The Girl, though, draws on a different kind of suspense.
“There’s a tension,” he explains, “but it’s a tension in their relationship. An ongoing, unnamed tension: he can’t quite reach her, can’t quite get to her. He effectively treats her the way James Stewart treats Kim Novak in Vertigo. Which is true, insofar as Tippi Hedren has verified that that was the case – there was an obsession with controlling every aspect of her, placing her within the films and manipulating her within the films.”
Next for Jones is The Hunger Games sequel Catching Fire, another big film and another vindication for the now 45-year-old Londoner whose career almost ended in 1999 when he was cut out of Richard Curtis’s romantic comedy Notting Hill.
“They needed someone to play a fan,” he recalls. “They were worried; when Hugh Grant spills orange juice over Julia Roberts, would she go back to his house? In the edit, they thought it was fine, but on the day they invented this character called The Pestering Fan, who recognised her at the same time. I thought about it a lot in the months afterwards. Would I always be playing The Pestering Fans, not even being given a name?”
“This all happened at a crossroads,” he continues. “Literally at a crossroads, where Westbourne Park Road meets Portobello Road. I was at something of a crossroads in my life too, because I was looking for a flat, looking to establish myself, and I used to go to a cafe at that very crossroads. So there were enough things to start obsessing about.”
Enough, certainly, to give Jones material for a one-man show in which he talked about the bizarre feeling of being edited out of his own life. Now, though, he has put all that behind him, moving on to bigger films with bigger premieres and ever more ballyhoo.

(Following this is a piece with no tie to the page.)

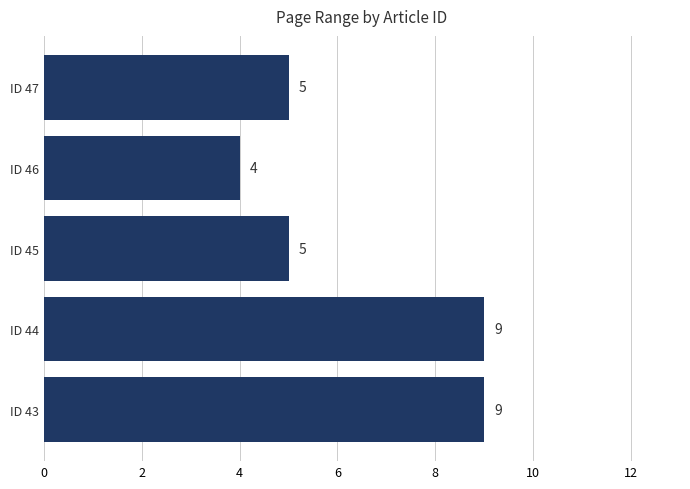

What is the difference between the maximum and minimum values?

5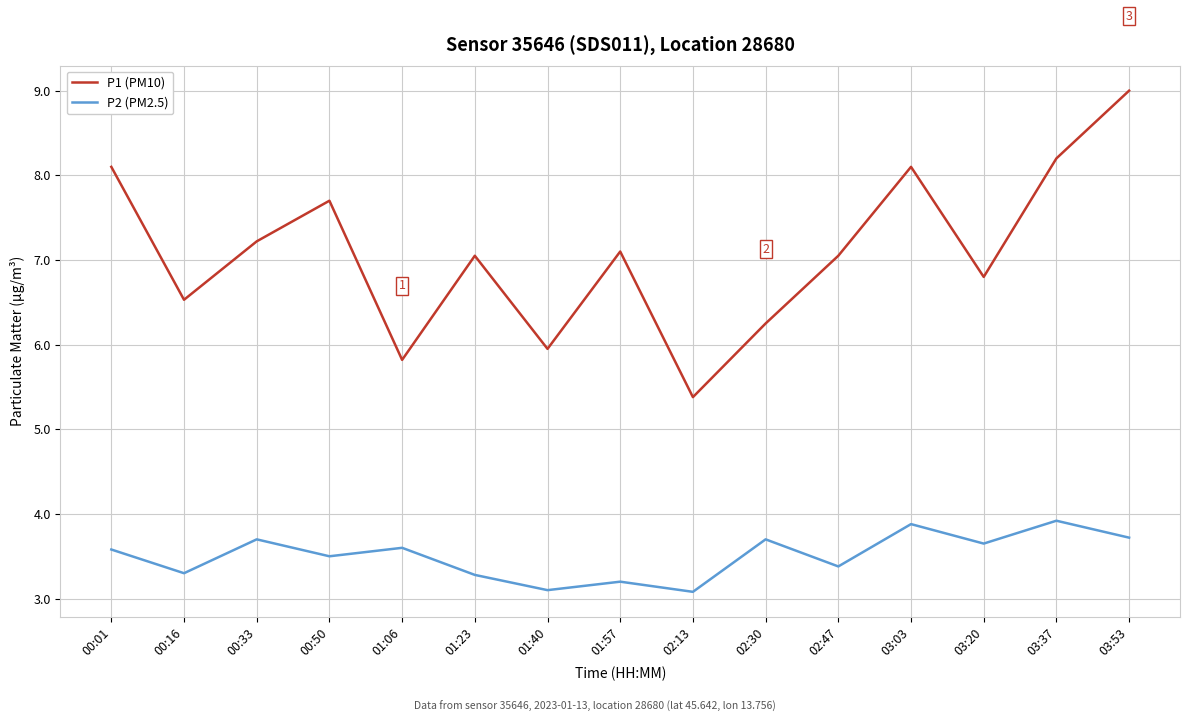

What is the smallest value displayed?

3.1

“I’ve noticed that even that stuff has become industrialised these days. You make the film, market the film, you do the red carpet, and the red carpet is like a conveyor belt that actors pass down. The whole thing is so unglamorous, it couldn’t be less glamorous.”
So what is glamorous?
“The glamour has always been, for me, the adventure of not knowing where you’re going next, and the people you meet. You meet people,” he grins, perhaps thinking of Peter Strickland and his Transylvanian exploits, perhaps thinking of David Lynch and his campaigning cow, “Who are obsessive.”
And if it results in more films like Berberian Sound Studio, that can only be a good thing.